I confirmed that after commenting out the auth-zone: configuration that name resolution once again works. This is with aggressive-nsec: yes. I have a theory why it works for some people--maybe some people are using unbound as a forwarder to their ISP or router's DNS server, but with dnssec-trigger it is making direct DNS queries starting with the root-servers.
Created attachment 1413755 [details] unbound.conf under 1.7.0 with aggressive-nsec: yes and auth-zone: removed Working unbound.conf under 1.7.0 with aggressive-nsec: yes and auth-zone: removed.
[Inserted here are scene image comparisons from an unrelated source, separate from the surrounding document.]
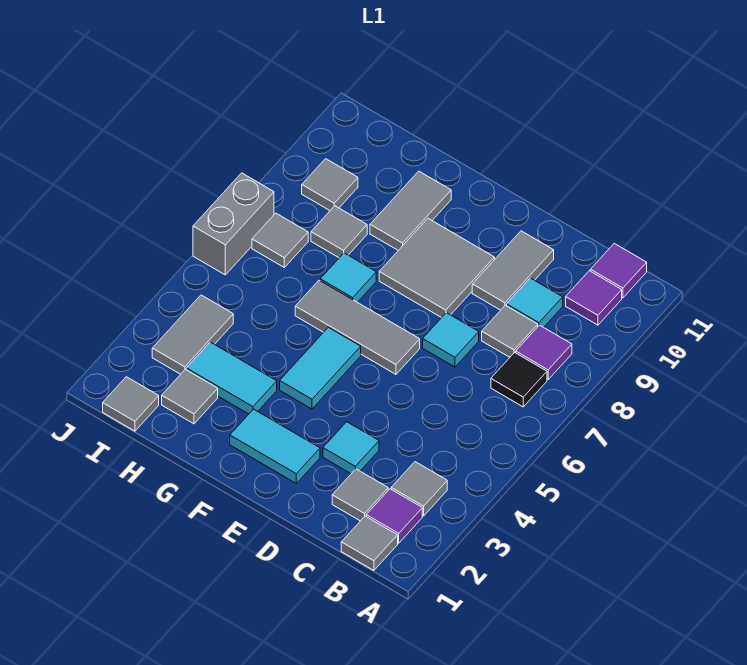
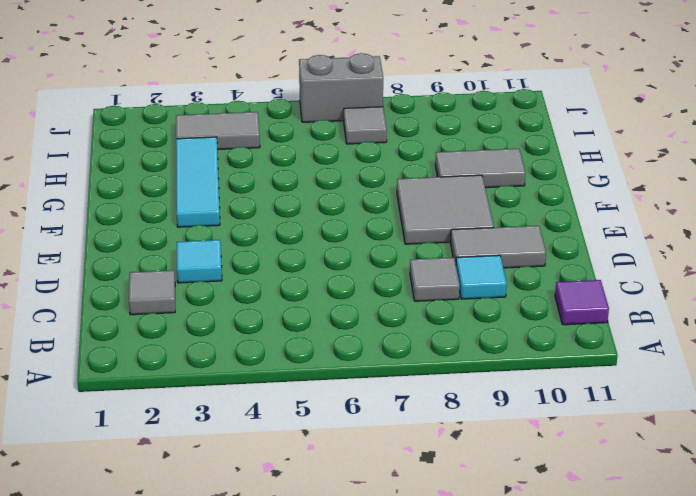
cyan 1x3 tile [176,137,220,227] -> cyan 1x2 tile [186,342,277,414]
none -> grey 1x1 tile [341,516,398,570]
none -> purple 1x1 tile [366,489,422,543]
none -> grey 1x1 tile [391,462,447,516]

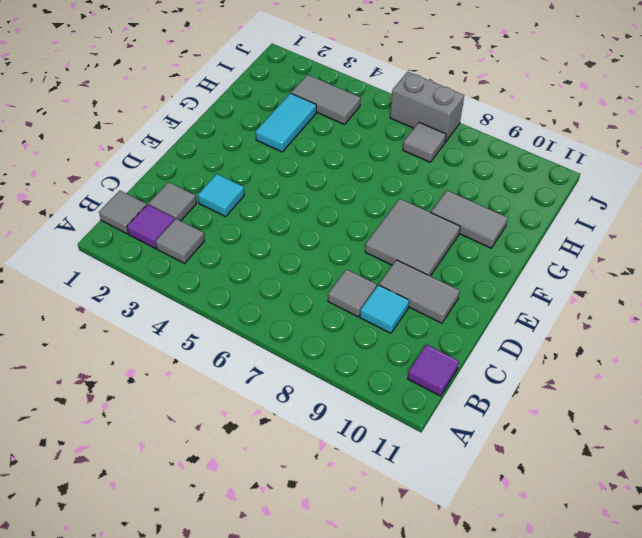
none -> black 1x1 tile [491,353,547,407]
none -> purple 1x1 tile [516,325,572,379]
none -> purple 1x1 tile [566,271,622,325]

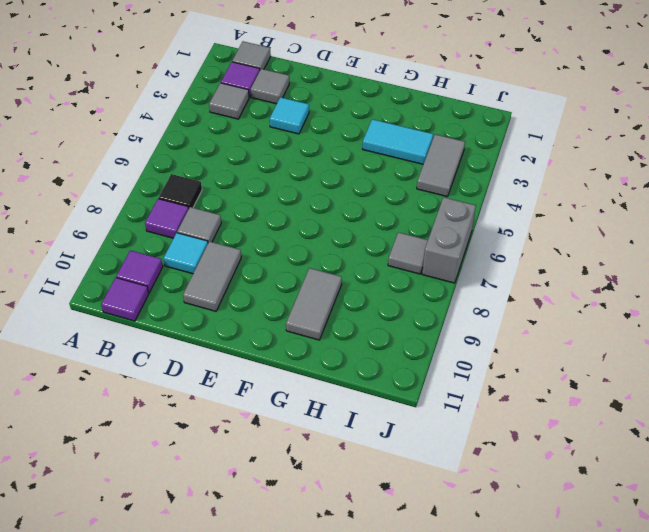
none -> cyan 1x1 tile [423,313,479,367]
none -> cyan 1x2 tile [230,409,320,483]
none -> grey 1x3 tile [295,280,420,374]

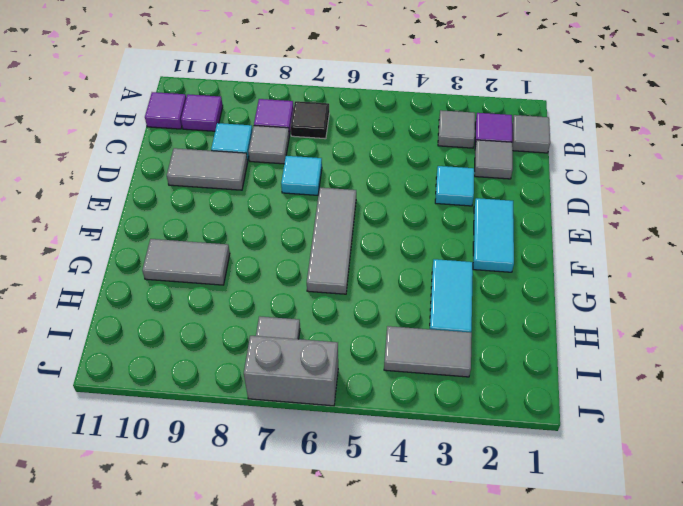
none -> grey 2x2 tile [379,219,495,318]
none -> cyan 1x2 tile [280,327,361,409]
none -> cyan 1x1 tile [320,253,376,302]

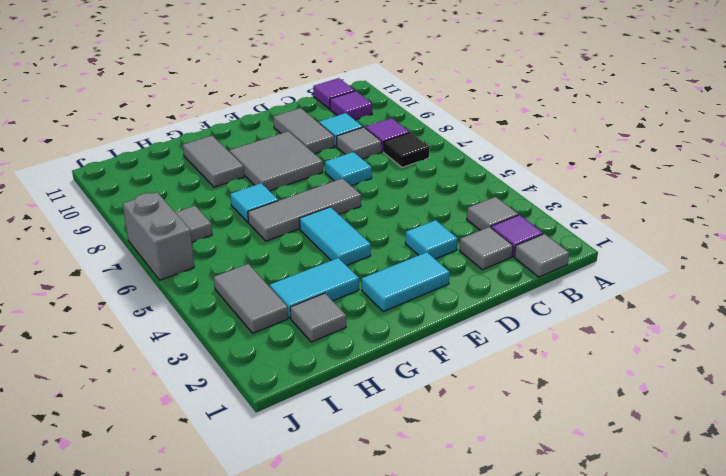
none -> grey 1x1 tile [311,206,367,258]
none -> grey 1x1 tile [103,377,159,431]
none -> grey 1x1 tile [302,159,358,210]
(In reply to Charles R. Anderson from comment #8) > I confirmed that after commenting out the auth-zone: configuration that name > resolution once again works. This is with aggressive-nsec: yes. I can confirm this behavior. When the "auth-zone:" part is commented out, name resolution works fine. With it being present in the config file (i.e. not commented out) it breaks. (In reply to Charles R. Anderson from comment #8) > I have a theory why it works for some people--maybe some people are using > unbound as a forwarder to their ISP or router's DNS server, but with > dnssec-trigger it is making direct DNS queries starting with the > root-servers. Is there an easy command you could provide to check this theory? According to Gnome-control-center, my DNS server is running at an address in the 192.168.0.0/16 range. $ nmcli […] DNS configuration: servers: 192.168.178.1 domains: fritz.box interface: wlp3s0 servers: fd00::eadf:70ff:fe4b:a52a interface: wlp3s0 […]
1.7.0-4.fc27 seems to fix this for me. Using default config installed by `dnf upgrade`.
(In reply to Dimitris from comment #11) > 1.7.0-4.fc27 seems to fix this for me. Using default config installed by > `dnf upgrade`. +1, works for me too.